あまりにも幼稚。リヒテンシュタインの例を持ち出す皇位継承有識者会議の不誠実

July,23,2021,vaduz,liechtenstein.,View,Of,The,Old,,Historical,Buildings,,Restaurants,And
 

皇室典範により、男系男子に限定されている我が国の皇位継承者。その改正を巡る議論の中で、参考となる国として同じく男系男子限定のリヒテンシュタイン公国を上げる声が出たと伝えられますが、そもそもリヒテンシュタインの「王室事情」はどのようなものなのでしょうか。今回のメルマガ『小林よしのりライジング』では、漫画家・小林よしのりさん主宰の「ゴー宣道場」参加者としても知られる作家の泉美木蘭さんが、同国リヒテンシュタイン家の実情を詳しくレポート。その上で、彼らと日本の皇室を同じように語る有識者の不誠実さを批判しています。

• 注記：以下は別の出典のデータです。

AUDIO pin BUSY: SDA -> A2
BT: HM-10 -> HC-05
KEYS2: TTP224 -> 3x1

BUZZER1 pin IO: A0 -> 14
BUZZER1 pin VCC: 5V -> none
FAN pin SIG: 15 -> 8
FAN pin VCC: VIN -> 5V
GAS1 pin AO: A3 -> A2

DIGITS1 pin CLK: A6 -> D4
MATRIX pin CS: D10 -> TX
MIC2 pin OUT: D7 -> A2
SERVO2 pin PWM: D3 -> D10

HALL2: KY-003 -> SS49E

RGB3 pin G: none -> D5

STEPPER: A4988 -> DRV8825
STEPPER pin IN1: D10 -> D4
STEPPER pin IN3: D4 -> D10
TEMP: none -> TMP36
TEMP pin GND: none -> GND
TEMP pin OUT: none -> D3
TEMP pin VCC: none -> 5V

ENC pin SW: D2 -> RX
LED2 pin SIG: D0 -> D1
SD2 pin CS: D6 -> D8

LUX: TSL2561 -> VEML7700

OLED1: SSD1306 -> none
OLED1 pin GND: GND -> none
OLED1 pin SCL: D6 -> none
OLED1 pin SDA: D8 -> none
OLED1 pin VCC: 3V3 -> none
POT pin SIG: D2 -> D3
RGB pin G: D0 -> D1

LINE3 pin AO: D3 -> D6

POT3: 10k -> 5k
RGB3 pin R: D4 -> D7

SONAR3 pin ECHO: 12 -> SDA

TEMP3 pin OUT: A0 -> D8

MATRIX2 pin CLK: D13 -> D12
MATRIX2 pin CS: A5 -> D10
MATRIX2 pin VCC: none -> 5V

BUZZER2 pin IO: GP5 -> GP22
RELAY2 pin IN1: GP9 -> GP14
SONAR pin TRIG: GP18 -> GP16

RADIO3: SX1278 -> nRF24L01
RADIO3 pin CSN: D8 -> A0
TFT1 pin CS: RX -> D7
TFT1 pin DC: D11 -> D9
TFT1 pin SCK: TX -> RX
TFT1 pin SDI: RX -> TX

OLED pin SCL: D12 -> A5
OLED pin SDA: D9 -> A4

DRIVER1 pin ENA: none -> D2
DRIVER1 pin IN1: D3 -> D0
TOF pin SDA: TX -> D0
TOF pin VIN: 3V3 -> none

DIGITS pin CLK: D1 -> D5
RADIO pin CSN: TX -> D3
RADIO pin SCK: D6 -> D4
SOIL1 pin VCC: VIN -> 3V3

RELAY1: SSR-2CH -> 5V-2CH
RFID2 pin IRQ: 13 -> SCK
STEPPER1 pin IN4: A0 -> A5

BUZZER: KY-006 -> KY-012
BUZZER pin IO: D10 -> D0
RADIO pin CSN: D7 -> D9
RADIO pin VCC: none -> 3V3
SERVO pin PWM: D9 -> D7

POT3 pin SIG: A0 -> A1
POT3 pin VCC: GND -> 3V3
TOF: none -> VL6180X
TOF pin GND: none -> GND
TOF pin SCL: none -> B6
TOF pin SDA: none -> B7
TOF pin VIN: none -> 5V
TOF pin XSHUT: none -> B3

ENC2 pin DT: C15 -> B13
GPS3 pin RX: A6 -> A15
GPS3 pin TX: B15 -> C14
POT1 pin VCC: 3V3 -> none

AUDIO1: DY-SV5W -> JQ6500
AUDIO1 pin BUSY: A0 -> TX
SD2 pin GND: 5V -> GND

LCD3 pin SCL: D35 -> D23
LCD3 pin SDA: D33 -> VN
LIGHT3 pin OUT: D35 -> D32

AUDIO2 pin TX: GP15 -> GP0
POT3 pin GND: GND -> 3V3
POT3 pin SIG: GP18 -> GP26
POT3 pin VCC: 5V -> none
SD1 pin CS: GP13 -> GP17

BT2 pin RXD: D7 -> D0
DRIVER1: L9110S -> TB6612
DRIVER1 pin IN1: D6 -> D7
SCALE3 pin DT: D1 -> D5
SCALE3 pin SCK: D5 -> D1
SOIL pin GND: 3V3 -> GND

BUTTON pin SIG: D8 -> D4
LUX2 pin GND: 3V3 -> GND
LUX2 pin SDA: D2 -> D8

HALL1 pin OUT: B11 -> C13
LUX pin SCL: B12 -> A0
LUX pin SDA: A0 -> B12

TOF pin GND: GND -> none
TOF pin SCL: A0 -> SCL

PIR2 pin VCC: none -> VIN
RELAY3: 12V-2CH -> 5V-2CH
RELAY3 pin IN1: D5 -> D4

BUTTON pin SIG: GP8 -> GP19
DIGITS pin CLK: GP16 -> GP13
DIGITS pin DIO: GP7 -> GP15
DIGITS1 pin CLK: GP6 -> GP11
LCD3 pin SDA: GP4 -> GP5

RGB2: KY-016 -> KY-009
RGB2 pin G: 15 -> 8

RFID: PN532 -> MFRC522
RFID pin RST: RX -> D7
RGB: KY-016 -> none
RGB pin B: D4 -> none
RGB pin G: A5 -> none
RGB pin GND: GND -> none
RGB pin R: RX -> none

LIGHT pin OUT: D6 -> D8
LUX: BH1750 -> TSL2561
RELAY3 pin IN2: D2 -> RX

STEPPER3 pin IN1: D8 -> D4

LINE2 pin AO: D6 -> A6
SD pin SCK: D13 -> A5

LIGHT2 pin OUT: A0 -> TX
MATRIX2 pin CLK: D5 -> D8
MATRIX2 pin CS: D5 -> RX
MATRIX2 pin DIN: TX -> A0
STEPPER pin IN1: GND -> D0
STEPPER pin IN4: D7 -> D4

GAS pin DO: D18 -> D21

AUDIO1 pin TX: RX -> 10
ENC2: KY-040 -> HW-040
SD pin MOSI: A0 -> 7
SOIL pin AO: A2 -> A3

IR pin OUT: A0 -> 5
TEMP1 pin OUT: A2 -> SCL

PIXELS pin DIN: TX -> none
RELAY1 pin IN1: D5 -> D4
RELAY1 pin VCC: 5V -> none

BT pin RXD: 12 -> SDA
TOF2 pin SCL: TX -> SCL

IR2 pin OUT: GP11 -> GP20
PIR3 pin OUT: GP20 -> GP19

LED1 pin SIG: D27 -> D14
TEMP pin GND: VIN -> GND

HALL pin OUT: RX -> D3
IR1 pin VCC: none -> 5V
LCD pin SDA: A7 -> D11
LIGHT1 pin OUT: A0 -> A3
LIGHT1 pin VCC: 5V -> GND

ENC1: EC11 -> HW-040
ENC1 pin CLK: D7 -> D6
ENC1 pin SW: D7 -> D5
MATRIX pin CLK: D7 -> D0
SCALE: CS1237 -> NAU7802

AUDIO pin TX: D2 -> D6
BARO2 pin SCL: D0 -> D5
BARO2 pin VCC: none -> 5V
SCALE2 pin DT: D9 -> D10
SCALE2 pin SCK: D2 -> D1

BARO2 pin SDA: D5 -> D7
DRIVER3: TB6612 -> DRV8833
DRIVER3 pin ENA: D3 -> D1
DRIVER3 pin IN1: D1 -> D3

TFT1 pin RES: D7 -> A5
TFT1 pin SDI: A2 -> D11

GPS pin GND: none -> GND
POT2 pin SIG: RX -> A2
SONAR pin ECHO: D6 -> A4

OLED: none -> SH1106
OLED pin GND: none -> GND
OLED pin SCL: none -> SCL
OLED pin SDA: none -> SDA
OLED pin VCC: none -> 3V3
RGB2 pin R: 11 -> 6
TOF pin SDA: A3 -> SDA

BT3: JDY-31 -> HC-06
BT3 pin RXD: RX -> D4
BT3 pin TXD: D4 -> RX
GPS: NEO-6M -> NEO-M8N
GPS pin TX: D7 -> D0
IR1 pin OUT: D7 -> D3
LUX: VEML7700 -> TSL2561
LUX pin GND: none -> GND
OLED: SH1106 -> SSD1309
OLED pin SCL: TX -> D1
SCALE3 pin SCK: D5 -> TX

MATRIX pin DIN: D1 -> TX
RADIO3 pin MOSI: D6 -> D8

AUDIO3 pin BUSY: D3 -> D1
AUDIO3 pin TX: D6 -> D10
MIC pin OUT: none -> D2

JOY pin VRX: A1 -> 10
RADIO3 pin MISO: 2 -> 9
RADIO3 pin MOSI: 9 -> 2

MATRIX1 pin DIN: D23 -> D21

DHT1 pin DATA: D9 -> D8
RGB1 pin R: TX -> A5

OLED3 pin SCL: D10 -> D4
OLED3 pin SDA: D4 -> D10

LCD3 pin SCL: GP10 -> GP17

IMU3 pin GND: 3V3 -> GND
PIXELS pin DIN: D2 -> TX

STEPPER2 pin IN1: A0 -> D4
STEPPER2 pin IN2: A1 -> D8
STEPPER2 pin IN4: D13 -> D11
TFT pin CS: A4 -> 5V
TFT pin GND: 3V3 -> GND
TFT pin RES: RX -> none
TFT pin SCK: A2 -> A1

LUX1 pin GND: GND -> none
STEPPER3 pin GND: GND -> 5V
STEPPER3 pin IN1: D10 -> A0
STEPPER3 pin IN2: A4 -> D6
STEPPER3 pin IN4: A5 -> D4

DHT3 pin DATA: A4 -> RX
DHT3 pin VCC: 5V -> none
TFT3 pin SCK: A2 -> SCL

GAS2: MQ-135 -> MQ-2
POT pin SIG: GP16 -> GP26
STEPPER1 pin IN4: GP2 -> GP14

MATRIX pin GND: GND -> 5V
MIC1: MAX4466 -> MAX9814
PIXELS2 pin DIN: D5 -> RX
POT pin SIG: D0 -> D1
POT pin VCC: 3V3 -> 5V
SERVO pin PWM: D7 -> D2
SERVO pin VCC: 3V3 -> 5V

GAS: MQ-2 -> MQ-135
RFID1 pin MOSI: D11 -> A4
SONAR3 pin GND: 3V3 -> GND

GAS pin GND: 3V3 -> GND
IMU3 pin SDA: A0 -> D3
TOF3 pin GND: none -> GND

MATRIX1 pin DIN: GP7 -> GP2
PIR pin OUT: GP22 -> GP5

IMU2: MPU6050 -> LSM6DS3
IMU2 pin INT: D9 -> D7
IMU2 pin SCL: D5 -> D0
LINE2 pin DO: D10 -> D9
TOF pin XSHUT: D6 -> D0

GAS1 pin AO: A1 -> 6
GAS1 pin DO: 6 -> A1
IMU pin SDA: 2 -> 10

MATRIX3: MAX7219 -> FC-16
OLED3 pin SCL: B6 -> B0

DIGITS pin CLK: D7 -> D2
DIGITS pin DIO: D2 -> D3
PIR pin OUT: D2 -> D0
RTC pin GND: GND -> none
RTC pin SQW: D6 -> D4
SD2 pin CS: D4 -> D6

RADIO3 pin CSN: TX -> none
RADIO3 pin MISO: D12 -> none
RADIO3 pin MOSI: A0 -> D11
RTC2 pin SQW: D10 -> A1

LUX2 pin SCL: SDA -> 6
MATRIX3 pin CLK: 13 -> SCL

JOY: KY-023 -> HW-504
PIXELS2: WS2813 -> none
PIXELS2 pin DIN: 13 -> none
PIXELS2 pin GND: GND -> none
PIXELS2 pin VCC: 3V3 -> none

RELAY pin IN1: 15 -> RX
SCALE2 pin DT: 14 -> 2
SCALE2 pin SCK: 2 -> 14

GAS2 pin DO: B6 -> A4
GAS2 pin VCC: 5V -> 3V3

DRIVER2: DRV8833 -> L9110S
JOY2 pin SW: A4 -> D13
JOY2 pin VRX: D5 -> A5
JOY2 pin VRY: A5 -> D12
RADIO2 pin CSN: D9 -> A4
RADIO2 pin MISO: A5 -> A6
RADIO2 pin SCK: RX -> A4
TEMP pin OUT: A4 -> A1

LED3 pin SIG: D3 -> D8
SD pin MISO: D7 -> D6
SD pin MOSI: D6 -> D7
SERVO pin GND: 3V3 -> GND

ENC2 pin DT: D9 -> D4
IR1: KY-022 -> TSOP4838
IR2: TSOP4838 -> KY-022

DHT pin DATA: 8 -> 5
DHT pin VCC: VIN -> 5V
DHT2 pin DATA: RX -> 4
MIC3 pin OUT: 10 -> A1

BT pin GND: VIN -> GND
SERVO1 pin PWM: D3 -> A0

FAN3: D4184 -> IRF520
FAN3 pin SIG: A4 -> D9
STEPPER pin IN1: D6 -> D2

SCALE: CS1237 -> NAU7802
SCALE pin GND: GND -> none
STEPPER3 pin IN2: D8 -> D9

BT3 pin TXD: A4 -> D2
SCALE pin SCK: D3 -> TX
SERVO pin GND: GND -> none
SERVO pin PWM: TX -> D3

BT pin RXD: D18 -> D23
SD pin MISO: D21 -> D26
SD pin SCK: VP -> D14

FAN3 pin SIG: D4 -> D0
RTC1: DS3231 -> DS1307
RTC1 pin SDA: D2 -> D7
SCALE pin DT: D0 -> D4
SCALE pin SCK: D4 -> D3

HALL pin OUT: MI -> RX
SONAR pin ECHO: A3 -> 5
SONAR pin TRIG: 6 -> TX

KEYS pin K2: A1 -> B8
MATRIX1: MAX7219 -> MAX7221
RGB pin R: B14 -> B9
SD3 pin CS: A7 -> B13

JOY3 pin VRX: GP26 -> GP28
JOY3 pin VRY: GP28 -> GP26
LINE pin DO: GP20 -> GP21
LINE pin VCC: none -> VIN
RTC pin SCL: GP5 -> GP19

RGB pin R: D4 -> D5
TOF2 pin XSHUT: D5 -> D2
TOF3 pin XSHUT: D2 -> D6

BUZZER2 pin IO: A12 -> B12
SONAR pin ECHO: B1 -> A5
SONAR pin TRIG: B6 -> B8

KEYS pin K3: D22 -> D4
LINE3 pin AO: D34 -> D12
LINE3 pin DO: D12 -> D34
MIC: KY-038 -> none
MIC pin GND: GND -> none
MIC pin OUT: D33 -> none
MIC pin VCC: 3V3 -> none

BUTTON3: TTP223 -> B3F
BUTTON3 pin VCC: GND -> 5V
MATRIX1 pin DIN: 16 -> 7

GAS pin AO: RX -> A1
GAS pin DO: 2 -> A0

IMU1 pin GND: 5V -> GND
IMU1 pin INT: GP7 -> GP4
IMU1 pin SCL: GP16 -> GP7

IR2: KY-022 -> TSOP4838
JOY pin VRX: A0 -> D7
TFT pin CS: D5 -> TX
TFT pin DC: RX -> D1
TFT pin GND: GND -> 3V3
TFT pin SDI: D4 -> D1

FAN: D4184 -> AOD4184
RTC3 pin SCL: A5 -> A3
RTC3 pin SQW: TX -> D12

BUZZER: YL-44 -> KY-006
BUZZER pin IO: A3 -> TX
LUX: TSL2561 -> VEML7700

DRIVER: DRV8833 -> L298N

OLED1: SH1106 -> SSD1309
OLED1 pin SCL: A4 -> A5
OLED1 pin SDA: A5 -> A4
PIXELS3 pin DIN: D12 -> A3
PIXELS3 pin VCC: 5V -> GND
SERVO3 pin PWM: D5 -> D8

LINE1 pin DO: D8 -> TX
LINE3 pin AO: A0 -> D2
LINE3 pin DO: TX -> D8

日本と同じ男系男子限定。それでもリヒテンシュタインの皇位継承が参考にはなり得ない理由

日本以外で、王位継承を「男系男子」に限定している立憲君主制の国は、中東のヨルダン、欧州のリヒテンシュタイン公国だ。一体どんな国で、どのように王位の安定継承を維持してきたのか?じっくり調べてみた。

何もかも日本とはまるで違いすぎるヨルダン

ヨルダンは、イスラム教の開祖ムハンマドの子孫である「ハーシム家」を王家とする立憲君主制の国家だ。

周囲をイラク、サウジアラビア、シリア、イスラエル、パレスチナなどの紛争当事国に囲まれていて、国民の半数は、中東戦争によってパレスチナから流入した難民とその子孫だという。

ヨルダンの王位は、憲法で「初代国王アブドゥッラー1世の男子直系世襲」と規定されていて、「ムスリムでない者、精神的に健全でない者、ムスリムの両親で合法的な妻から生まれていない者は何人も、王位に就くことはできない」とも書かれている。

「男系男子限定」をさらにガチガチに縛った王室だが、現在、ヨルダンの王位継承資格者は、37人。確認すると、2000年代以降に生まれた王子が15人もいて、安定している様子だ。

中東と聞くと、サウジアラビア(絶対君主制)のように一夫多妻制のイメージがあるが、ヨルダンでは「すでに結婚している妻の了承」が条件とされている。そのため、妻が拒否した場合、王位継承権を持つ男性は、離婚と結婚を繰り返して何人も子供をもうけるらしい。

そんなにややこしい手続きをしてまで……と思うが、憲法で「合法的な妻から生まれていない者」は王位継承資格を得られないからだろう。

異母兄弟の多いヨルダン王室は、もめごとが起きやすい。

現在のアブドラ国王は、異母弟であるハムザ王子と長年対立してきた。

もともと王位継承順位1位の王太子はハムザ王子だったが、アブドラ国王が継承権を剥奪、自身の息子フセインを王太子としたのだ。

ハムザ王子は、ヨルダン国内の各部族と親密な関係を保っていて、国内の治安維持における重要な役割を担っており、「次期国王」として推す声も高い人気の人物だった。遊牧民のテントを訪ね、国王に不満を持つ部族の長老とお茶をすすって語りあう様子をSNSで発信するなどして……アブドラ国王の気分をかなり害してきたらしい。

2021年3月には、人工呼吸器の酸素不足でコロナ死者を出した病院にアブドラ国王が訪れ、経営陣を叱責したことがあった。するとその数時間後、ハムザ王子が、その病院で死亡したコロナ患者の遺族を弔問。あたたかく迎え入れられる様子が報じられた。

これでますます確執が大きくなり、半月後、ヨルダンの治安当局がハムザ王子と側近ら16人を「外部勢力や国内の反政府派と連絡をとり、ヨルダンの安定を損なう行動の計画を練った」として丸ごと逮捕!ハムザ王子が王子の称号を放棄するに至った。

国王の一存で王太子を変更し、邪魔な人間は逮捕して王室から追い出せるほど権限が強く、王室の雰囲気も国情も、日本とはまるで違いすぎる。いくら「伝統的な男系男子による安定継承を維持する国」と言われても、参考にはならなそうだ。

なお、ヨルダンでは、女性の地位は高いとは言えない。「家の名誉を汚した」という理由で女性が家族に殺される「名誉の殺人」が行われており、「件数は減った」と言われているが、現在も年間15~20人の犠牲者が出る。

「夫婦喧嘩になり妻が裏切ったと思ったので、妻と娘2人を刺し殺した」

「妻が家出して義理妹の家にいた。妻と義理妹を銃で撃ち殺した」

このような殺人は、情状酌量され、殺害した夫は減刑される。